To which I say: bullshit!
Total and absolute bullshit.
Of course, it’s easy enough to call something out as bullshit without realizing how it’s still managing to seep into your brain and determine your behavior. The idea of “new year, new you” feels both ancient and modern, both created by Cosmo to sell magazines and also hard-built into the American desire to constantly be rebirthed and rebranded.
But either way, the idea is completely manmade. There is nothing even remotely intuitive about suddenly deciding to join a gym once the clock strikes midnight on December 31st. It’s a learned behavior, just like any other. The problem is that it’s everywhere.
This morning, the New York Times released a newsletter explaining that the “annual instinct to improve your eating isn’t crazy.” Elsewhere in the letter, food writer Michael Pollan’s 2007 dictum “eat food. Not too much. Mostly plants” is referenced as a piece of theory that “holds up” in today’s landscape.
And yet…does it? First of all, this advice has always been unpleasantly vague (what is “too much” food?) and the presumption of its universality feels fatphobic, plain and simple. It assumes that we all have one body that can handle the same kinds of foods and craves the same kinds of nutrients. The reality is, we don’t know much about diet or exercise individually since the research keeps evolving, and usually studies surrounding it only focus on a certain type of body. And why should we want or need to know anything about it? Bodies are bodies, and we’re in a fucking pandemic. And why does “being better” always have to relate to our physical bodies, rather than our minds?
If we must strive to be better, there are many ways to do it that don’t involve putting our bodies through torture, censure, or disparagement. These include:
- Being a better friend
- Being a better partner/lover
- Being a happier person (whatever that might mean to you!)
- Being more committed to the things you enjoy that aren’t work-related
- Being a more compassionate person (with yourself and others)
- Spending more time doing things that make you feel like yourself.
However, even these tasks might feel exhausting. Which is also fine and valid.

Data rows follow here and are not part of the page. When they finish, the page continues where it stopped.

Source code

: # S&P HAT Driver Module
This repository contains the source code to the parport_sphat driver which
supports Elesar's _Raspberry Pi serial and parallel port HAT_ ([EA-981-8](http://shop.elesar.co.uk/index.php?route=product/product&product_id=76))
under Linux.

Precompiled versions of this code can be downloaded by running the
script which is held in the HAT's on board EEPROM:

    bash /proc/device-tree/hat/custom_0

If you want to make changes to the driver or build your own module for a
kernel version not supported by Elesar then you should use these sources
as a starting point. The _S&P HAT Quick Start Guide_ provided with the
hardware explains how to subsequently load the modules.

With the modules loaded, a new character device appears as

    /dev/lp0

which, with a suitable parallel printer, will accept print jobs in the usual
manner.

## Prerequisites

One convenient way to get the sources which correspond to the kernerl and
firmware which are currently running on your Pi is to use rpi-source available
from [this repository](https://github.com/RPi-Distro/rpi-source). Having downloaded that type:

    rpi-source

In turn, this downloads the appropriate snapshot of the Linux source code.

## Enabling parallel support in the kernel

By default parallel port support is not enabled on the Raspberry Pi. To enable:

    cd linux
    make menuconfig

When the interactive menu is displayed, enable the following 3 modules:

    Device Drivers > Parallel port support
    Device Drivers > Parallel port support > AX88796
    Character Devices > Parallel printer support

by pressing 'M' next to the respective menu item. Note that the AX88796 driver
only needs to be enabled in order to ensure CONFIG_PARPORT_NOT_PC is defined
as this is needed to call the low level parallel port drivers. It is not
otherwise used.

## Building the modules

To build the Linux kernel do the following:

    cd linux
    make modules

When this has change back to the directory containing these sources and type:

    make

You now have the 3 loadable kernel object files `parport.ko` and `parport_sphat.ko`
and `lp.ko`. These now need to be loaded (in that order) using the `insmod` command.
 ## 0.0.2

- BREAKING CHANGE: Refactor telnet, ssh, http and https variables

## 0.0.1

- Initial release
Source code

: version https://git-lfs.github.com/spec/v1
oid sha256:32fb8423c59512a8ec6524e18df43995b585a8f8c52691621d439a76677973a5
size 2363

It’s coming up on year 2 of the pandemic, and let’s face it, we’re all exhausted here.
In 1953, the pediatrician Donald Winnicott came up with the term “the good enough mother.” It was a concept that freed caretakers from the idea that being a parent means doing everything perfectly. Instead, Winnicott accentuated the idea of being “good enough.” You can attend to the needs of someone else imperfectly, and it’s actually kind of fine.
I think we should all focus this year not on being our best selves or even our “better” selves, but our good-enough selves. Because after all, good enough—especially at this point in time—is good enough.